[Start of section]

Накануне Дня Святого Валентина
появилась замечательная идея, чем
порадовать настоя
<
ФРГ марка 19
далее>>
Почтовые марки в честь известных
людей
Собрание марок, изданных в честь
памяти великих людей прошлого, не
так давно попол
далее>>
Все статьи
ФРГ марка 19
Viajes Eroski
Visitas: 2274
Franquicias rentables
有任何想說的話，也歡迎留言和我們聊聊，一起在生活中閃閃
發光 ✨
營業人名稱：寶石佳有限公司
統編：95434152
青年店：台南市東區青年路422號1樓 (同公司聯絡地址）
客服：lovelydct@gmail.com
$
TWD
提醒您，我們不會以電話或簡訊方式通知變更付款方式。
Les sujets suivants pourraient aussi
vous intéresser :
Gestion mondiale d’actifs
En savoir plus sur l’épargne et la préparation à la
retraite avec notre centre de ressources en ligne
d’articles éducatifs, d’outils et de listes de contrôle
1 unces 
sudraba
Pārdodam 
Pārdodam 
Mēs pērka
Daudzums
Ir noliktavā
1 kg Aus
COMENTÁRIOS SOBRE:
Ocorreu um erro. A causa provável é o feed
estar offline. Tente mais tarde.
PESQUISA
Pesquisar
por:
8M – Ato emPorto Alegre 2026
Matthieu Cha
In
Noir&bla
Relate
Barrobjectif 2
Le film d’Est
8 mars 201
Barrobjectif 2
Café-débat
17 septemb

[End of section]

Your task:
Each line of the data that has the string "честь" should be returned.

Task solution:
Почтовые марки в честь известных
Собрание марок, изданных в честь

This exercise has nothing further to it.